Researchers there grew human kidney cells in pig embryos, the first time human organ cells have been grown in another kind of animal.
Other scientists have grown human muscle and blood vessel cells in pigs but never organ tissue.
Pigs’ biology is similar enough to humans to make them candidates for organ swaps. In trials, pig hearts and kidneys have been transplanted into brain-dead and terminally ill people. The replanted organs functioned but recipients would have required lifetime treatment with drugs to suppress organ rejection.
In contrast, human organs such as kidneys could be seeded in pigs with a person’s stem cells. Once grown, the organs could be transplanted into the person with no worries about rejection—the person’s body would see the new organ as one of its own.
Before implanting the human cells in pig embryos’ kidneys, the researchers genetically altered the human stem cells to outcompete the pigs’ cells so the kidney tissue would establish itself and not be overwhelmed by the pigs’ biological systems.
The experiments lasted only a month to prove that human organ cells could be grown in pigs.
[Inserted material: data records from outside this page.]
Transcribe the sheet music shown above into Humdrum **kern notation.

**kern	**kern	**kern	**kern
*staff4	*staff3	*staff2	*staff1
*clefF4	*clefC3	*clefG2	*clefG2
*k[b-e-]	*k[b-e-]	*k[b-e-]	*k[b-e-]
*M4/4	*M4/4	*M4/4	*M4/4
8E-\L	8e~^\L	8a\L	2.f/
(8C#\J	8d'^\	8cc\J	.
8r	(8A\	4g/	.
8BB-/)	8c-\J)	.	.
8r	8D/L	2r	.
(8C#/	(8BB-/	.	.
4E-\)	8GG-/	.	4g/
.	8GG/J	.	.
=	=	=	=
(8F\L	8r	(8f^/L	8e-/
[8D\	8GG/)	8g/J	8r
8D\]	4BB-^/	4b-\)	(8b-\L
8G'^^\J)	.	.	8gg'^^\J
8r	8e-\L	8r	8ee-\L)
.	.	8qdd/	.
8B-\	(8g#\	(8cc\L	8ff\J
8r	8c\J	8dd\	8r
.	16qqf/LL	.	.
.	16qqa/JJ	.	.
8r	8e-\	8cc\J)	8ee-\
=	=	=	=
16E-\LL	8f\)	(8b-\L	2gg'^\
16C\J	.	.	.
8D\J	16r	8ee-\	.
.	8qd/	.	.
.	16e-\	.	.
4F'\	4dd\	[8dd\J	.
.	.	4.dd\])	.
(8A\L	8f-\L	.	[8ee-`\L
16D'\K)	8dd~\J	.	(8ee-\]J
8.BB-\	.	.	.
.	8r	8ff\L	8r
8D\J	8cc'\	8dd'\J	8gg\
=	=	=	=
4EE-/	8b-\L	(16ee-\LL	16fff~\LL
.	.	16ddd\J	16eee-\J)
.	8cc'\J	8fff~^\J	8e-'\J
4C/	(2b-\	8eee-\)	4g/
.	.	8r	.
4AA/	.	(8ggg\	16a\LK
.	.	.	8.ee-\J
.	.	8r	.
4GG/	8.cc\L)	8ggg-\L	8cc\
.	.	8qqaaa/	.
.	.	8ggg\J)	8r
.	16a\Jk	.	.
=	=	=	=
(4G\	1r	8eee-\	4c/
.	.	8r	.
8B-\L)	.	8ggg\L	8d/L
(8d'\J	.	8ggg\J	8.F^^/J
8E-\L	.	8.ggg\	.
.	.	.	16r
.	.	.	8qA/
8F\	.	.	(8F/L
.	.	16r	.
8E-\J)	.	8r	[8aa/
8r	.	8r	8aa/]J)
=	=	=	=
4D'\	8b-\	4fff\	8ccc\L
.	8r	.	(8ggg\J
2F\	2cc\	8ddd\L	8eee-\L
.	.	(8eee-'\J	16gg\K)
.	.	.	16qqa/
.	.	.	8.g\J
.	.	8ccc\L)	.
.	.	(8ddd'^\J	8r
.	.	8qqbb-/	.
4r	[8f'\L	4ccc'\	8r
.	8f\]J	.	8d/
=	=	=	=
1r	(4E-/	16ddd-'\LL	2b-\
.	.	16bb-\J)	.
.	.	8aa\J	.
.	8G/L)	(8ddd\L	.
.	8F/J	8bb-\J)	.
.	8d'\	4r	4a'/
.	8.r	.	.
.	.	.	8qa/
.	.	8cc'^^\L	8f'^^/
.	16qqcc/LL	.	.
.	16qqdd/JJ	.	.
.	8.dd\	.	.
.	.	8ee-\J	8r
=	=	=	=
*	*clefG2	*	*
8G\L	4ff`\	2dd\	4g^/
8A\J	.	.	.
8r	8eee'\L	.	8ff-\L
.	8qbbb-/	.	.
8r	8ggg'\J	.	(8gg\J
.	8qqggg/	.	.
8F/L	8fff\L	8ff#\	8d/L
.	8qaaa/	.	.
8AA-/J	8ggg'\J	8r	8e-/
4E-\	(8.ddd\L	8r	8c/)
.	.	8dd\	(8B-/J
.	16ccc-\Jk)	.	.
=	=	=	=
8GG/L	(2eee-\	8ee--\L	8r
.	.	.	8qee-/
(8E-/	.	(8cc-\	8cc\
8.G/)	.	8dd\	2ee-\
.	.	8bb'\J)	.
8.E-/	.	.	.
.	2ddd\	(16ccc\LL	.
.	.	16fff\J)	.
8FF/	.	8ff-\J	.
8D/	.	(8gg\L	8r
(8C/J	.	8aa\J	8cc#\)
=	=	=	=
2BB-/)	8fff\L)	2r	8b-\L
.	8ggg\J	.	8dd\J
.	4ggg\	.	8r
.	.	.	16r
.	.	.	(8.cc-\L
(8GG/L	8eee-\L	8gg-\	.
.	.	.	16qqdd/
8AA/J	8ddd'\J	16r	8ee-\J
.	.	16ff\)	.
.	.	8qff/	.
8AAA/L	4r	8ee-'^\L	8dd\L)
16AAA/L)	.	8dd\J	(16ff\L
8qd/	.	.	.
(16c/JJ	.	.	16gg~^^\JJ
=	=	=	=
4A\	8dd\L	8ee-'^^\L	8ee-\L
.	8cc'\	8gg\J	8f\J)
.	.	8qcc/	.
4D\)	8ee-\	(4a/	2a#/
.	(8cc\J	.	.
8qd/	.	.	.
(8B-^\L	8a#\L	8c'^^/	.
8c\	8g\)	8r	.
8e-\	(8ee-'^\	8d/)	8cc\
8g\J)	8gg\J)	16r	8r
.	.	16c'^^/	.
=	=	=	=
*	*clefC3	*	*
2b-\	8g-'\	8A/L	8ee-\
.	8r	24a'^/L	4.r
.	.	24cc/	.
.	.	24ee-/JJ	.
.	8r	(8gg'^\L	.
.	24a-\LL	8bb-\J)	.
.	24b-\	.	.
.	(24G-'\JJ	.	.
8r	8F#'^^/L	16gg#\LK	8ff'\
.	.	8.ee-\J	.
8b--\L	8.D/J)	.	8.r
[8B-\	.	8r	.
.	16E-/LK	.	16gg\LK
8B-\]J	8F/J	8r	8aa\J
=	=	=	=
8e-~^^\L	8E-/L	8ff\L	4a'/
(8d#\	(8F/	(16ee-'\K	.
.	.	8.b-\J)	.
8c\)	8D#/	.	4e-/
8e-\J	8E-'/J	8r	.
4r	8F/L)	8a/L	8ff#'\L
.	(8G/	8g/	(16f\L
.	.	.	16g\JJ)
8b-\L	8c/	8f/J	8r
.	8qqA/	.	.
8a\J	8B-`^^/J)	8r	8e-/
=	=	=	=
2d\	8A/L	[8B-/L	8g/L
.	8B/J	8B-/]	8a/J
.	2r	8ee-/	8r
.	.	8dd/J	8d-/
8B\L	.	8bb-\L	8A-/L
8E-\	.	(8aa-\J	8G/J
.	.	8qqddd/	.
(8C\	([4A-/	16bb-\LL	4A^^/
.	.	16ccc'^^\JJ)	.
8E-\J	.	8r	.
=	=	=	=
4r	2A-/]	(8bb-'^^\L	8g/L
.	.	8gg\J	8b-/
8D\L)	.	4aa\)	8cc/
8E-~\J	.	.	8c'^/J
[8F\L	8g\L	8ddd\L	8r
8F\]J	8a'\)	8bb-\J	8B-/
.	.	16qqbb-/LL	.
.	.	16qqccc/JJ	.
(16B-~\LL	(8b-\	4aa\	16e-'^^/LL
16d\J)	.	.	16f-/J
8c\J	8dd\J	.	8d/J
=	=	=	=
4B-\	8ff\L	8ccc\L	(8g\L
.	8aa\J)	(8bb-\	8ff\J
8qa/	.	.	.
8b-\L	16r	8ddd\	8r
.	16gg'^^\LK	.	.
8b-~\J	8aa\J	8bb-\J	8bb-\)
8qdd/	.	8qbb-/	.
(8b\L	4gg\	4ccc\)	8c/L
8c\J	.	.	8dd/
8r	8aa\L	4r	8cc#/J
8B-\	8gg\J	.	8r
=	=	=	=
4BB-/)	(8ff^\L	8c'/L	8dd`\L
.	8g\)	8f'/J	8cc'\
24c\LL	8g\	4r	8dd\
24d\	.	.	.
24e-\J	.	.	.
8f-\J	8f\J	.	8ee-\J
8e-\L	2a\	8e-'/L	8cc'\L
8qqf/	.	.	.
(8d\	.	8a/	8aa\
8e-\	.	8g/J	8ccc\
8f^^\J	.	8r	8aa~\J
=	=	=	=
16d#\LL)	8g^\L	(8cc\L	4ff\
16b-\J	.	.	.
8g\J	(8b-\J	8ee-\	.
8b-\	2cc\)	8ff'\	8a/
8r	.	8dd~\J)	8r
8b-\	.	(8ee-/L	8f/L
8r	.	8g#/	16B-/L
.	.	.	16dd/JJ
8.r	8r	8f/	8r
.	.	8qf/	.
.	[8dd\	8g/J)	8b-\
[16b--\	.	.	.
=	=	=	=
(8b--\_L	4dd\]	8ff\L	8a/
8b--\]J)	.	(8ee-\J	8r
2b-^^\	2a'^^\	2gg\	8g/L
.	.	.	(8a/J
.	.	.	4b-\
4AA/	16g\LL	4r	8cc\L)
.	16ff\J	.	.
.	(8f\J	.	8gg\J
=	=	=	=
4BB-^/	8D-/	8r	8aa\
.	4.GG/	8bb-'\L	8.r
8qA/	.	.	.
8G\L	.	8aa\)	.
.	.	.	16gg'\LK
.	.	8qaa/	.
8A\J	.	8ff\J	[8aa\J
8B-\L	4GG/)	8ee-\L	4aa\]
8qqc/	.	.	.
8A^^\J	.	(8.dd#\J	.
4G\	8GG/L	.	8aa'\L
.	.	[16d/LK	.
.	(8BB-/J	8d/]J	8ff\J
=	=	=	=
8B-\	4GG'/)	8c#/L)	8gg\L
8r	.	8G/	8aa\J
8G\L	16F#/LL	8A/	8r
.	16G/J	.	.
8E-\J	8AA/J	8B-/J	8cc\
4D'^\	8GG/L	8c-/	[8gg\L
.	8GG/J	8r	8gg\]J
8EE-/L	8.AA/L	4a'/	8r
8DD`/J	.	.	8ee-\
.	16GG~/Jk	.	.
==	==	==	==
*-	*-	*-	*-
Now new tests will be needed to see if human kidneys can be grown to maturity in pigs and to see if the human kidneys might contain pigs’ cells that would trigger rejection.
TRENDPOST: Ethical issues abound in this work, beyond the concern of raising pigs for the purpose of killing them if someone needs a kidney.
Just as pigs’ cells could be incorporated into human kidneys, the scientists found some human cells had migrated into the pig embryos’ brains and spinal cords. That could alter their sensory or mental functions. No human genetic material was found in the embryos’ developing reproductive systems, but that doesn’t mean it couldn’t happen.
Human stem cells would have to undergo additional editing to ensure that pigs and humans aren’t able to swap cells and genetic material, the researchers said.
In parallel with this work, others are looking for ways to grow organs from stem cells in laboratory containers resembling artificial wombs. That approach presents both fewer ethical challenges and genetic dangers than enlisting pigs to grow humans’ replacement organs.